Understanding Simon’s needs
Simon has autism and a learning disability, meaning he requires one to one support. He also has Bipolar disorder and obsessive-compulsive disorder (OCD). His OCD and Bipolar disorder can cause Simon to experience high levels of anxiety and compulsion. When we began supporting Simon in February 2020, we knew it was important to be extremely open with both Simon and his support network about what his support would look like.
We developed a person-centred support plan together. This means Simon is treated as an equal partner in the creation of the plan, with his wants, interests and preferences at the heart of all decisions.
This approach helps Simon to understand and process the support provided in a way that works for him. For example, Simon’s favourite thing about his team is that each member helps him with different tasks. This is because after speaking with Simon, we knew he would benefit from making associations with a familiar care team. This results in a wide variety of skilled staff that can support Simon with activities he enjoys, while maintaining a consistent approach to care delivery.
Simon experienced a difficult time when we first began providing support. His whole routine was disrupted by the COVID-19 lockdown in March 2020 and he was feeling unsettled. This led to increasing anxiety and a slight relapse in his mental health.
We knew Simon didn’t want to be admitted to hospital, so we worked closely with him, his psychiatrist, the health board and his social worker to provide tailored support that would avoid escalations.

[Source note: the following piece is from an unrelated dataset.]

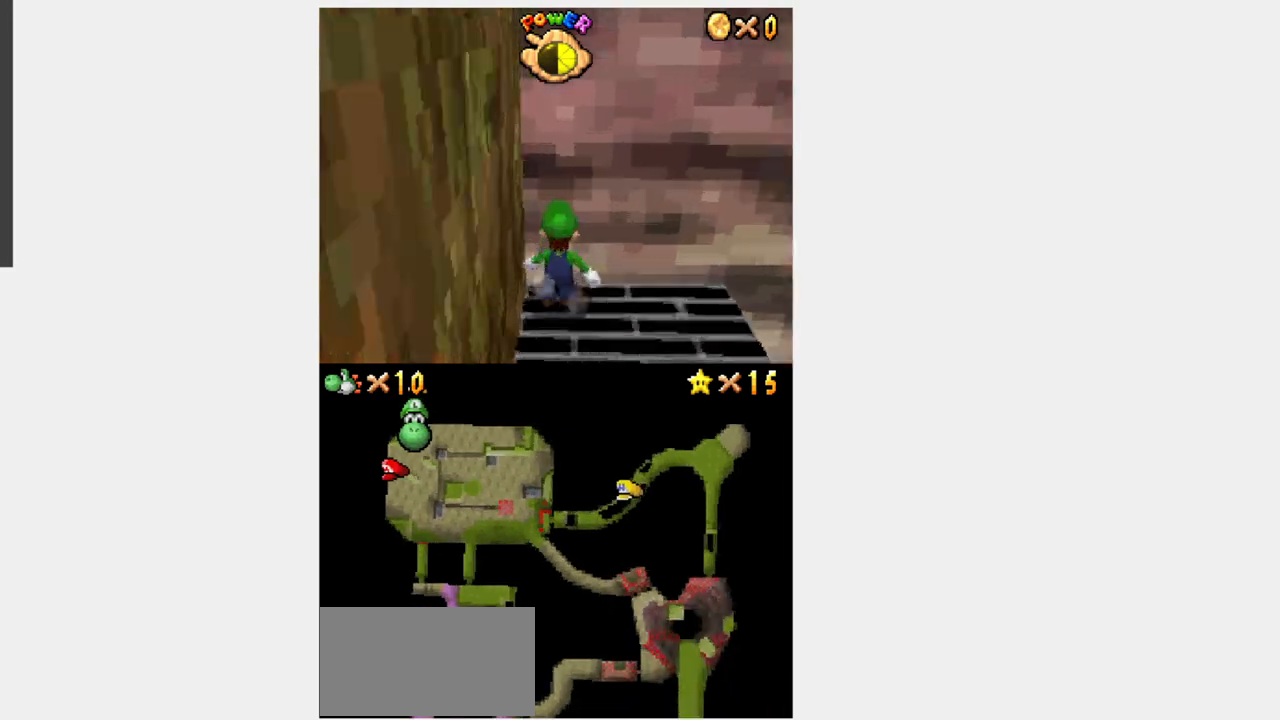
{"buttons": ["DPAD_DOWN", "DPAD_LEFT"], "events": []}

This included changes to his medication, which helped to ease and alleviate some of his anxieties.
Changes to routines
Simon’s care team recognised the changes to Simon’s routine, caused by COVID-19 restrictions, was having a negative effect on him. For example, the car is a vital tool for Simon when his OCD compulsions are high, or when he is experiencing anxieties.

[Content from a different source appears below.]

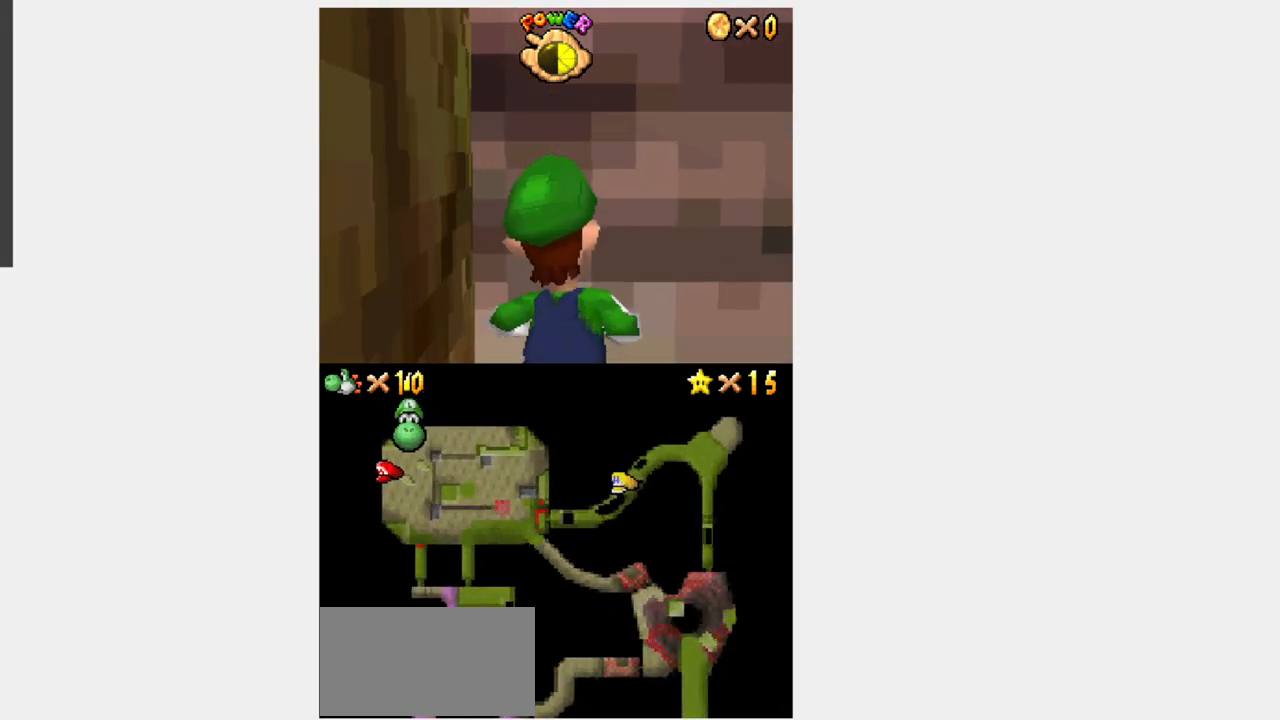
{"buttons": ["DPAD_DOWN", "DPAD_LEFT"], "events": []}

Going for a drive can be a great de-escalation technique that helps him to relax. To make sure we could maintain this while restrictions were in place, we utilised exemption cards in the car to explain why we were out and the benefit to Simon’s mental health. We also ensured we visited quiet areas where social distancing could be maintained.
Simon loves to be a part of the community, eating out at cafes and socialising at pubs. Due to COVID-19, this was no longer possible, and it began to affect him. The team noticed this and started thinking of creative solutions to provide Simon with safe social elements. This included the introduction of a pub night within the house on a Monday and Friday, as well as lots of picnics outside.
The team also utilised this time to develop Simon’s independent living skills, such as hoovering his room. This gave Simon a sense of purpose and is something he continues to achieve. Plus, he can now make a tasty banana bread loaf!
Exciting times ahead
Now restrictions have been relaxed, there are some exciting times ahead. Simon tells us his biggest goal will be going on his first holiday since 2017 next month! This will be at Haven in Pwllheli for three days.
Alongside this, his other individual goals include socialising more with his peers, continuing to access the community and seeing his family more. As his support team, we’re proud to support him maintain his physical health, mental well-being and reach his goals.